Top of Extracted records

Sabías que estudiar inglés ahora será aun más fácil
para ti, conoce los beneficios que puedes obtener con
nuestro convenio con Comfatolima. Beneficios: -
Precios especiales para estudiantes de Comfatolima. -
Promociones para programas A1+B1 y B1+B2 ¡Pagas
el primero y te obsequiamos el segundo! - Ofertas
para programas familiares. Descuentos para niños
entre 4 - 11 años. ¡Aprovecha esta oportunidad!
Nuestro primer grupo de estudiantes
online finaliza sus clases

Bottom of Extracted records

What to work on
Beginning at the line with "entre 4 - 11", write out each line exactly as it stands until the listing ends, and add nothing.

Exercise solution
entre 4 - 11 años. ¡Aprovecha esta oportunidad!
Nuestro primer grupo de estudiantes
online finaliza sus clases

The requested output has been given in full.